Vacanze di Pasqua: niente estero per 85% di italiani. Preferito il mare, ma campagna più sicura

(Teleborsa) – La paura fa novanta. Quasi un italiano su tre (30%) che ha scelto di andare in vacanza a Pasqua o nei ponti primaverili è stato condizionato dal timore di poter rimaner coinvolto in situazioni di terrorismo internazionale, specie alla luce dei gravi recenti episodi accaduti anche in Europa. E la campagna, per la sua vastità e la relativa assai scarsa concentrazione di persone, è stata generalmente considerata come obiettivo assolutamente privo di interesse per chi intende attuare azioni sanguinose e sconvolgenti di grande rilevanza.

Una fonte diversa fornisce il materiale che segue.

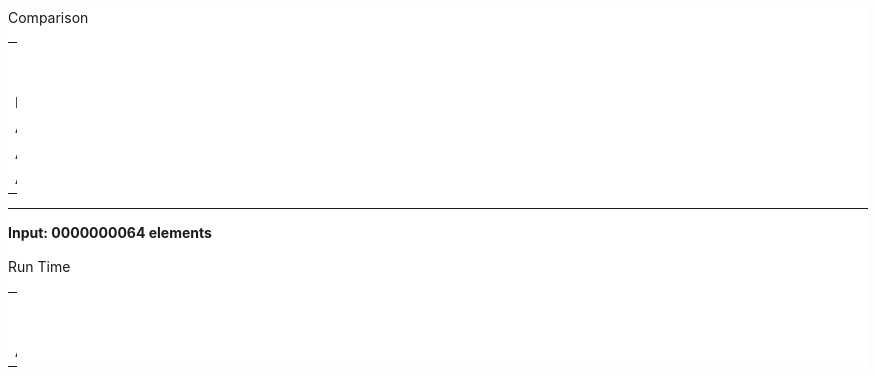 </table>


Comparison

<table style="width: 1%">
  <tr>
    <th>Name</th>
    <th style="text-align: right">IPS</th>
    <th style="text-align: right">Slower</th>
  <tr>
    <td style="white-space: nowrap">Enum.fetch/2 (list)</td>
    <td style="white-space: nowrap;text-align: right">5.85 M</td>
    <td>&nbsp;</td>
  </tr>

  <tr>
    <td style="white-space: nowrap">Arrays.get/2 (ErlangArray)</td>
    <td style="white-space: nowrap; text-align: right">4.82 M</td>
    <td style="white-space: nowrap; text-align: right">1.21x</td>
  </tr>

  <tr>
    <td style="white-space: nowrap">Arrays.get/2 (MapArray)</td>
    <td style="white-space: nowrap; text-align: right">4.76 M</td>
    <td style="white-space: nowrap; text-align: right">1.23x</td>
  </tr>

  <tr>
    <td style="white-space: nowrap">Arrays.get/2 (RRBVector)</td>
    <td style="white-space: nowrap; text-align: right">1.34 M</td>
    <td style="white-space: nowrap; text-align: right">4.38x</td>
  </tr>

</table>



<hr/>


__Input: 0000000064 elements__

Run Time

<table style="width: 1%">
  <tr>
    <th>Name</th>
    <th style="text-align: right">IPS</th>
    <th style="text-align: right">Average</th>
    <th style="text-align: right">Devitation</th>
    <th style="text-align: right">Median</th>
    <th style="text-align: right">99th&nbsp;%</th>
  </tr>

  <tr>
    <td style="white-space: nowrap">Arrays.get/2 (ErlangArray)</td>
    <td style="white-space: nowrap; text-align: right">4.80 M</td>
    <td style="white-space: nowrap; text-align: right">208.17 ns</td>
    <td style="white-space: nowrap; text-align: right">±547.30%</td>
    <td style="white-space: nowrap; text-align: right">163 ns</td>
    <td style="white-space: nowrap; text-align: right">291 ns</td>
  </tr>
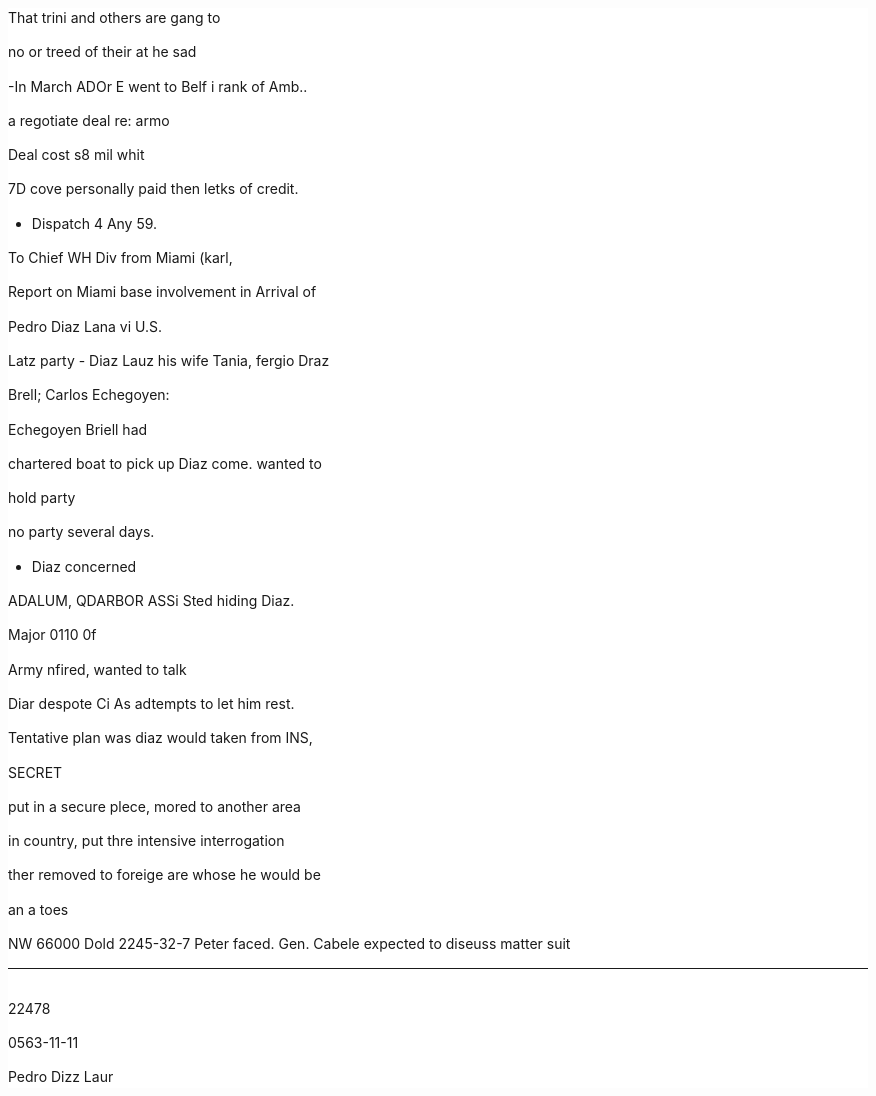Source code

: That trini and others are gang to

no or treed of their at he sad

-In March ADOr E went to Belf i rank of Amb..

a regotiate deal re: armo

Deal cost s8 mil whit

7D cove personally paid then letks of credit.

- Dispatch 4 Any 59.

To Chief WH Div from Miami (karl,

Report on Miami base involvement in Arrival of

Pedro Diaz Lana vi U.S.

Latz party - Diaz Lauz his wife Tania, fergio Draz

Brell; Carlos Echegoyen:

Echegoyen Briell had

chartered boat to pick up Diaz come. wanted to

hold party

no party several days.

- Diaz concerned

ADALUM, QDARBOR ASSi Sted hiding Diaz.

Major 0110 0f

Army nfired, wanted to talk

Diar despote Ci As adtempts to let him rest.

Tentative plan was diaz would taken from INS,

SECRET

put in a secure plece, mored to another area

in country, put thre intensive interrogation

ther removed to foreige are whose he would be

an a toes

NW 66000 Dold 2245-32-7 Peter faced. Gen. Cabele expected to diseuss matter suit

---

##
22478

0563-11-11

Pedro Dizz Laur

Sono in sostanza questi i risultati di un’indagine Coldiretti/Ixè dai quali si evidenzia tuttavia che sono comunque ben 14 milioni gli italiani che non son rimasti tappati in casa sentendosi più sicuri all’interno delle rispettive mura domestiche ma che si sono ugualmente messi in viaggio per le Feste di Pasqua o per i ponti collegati. 

“La scelta dei Paesi di destinazione, delle città, dei luoghi da visitare e anche dei mezzi di trasporto da utilizzare – sottolinea Coldiretti – è stata influenzata dal clima di preoccupazione che si è determinato dopo i recenti episodi. Anche per questo a prevalere nettamente sono le destinazioni nazionali scelte dall’ 85% rispetto a quelle estere, con l’esclusione comunque delle mete considerate più pericolose”.

“I luoghi preferiti per le vacanze pasquali – precisa Coldiretti – sono nella nostra Penisola, ritenuta più sicura rispetto ai Paesi esteri, e consentono meglio, tra l’altro, di ottimizzare il tempo limitato a disposizione che per la maggioranza degli italiani non supera i 3-5 giorni. Oltre la metà dei vacanzieri, il 52%, ha scelto località di mare, il 27% le città è ben il 19% la campagna”, considerata ovviamente il meno probabile obiettivo del terrorismo.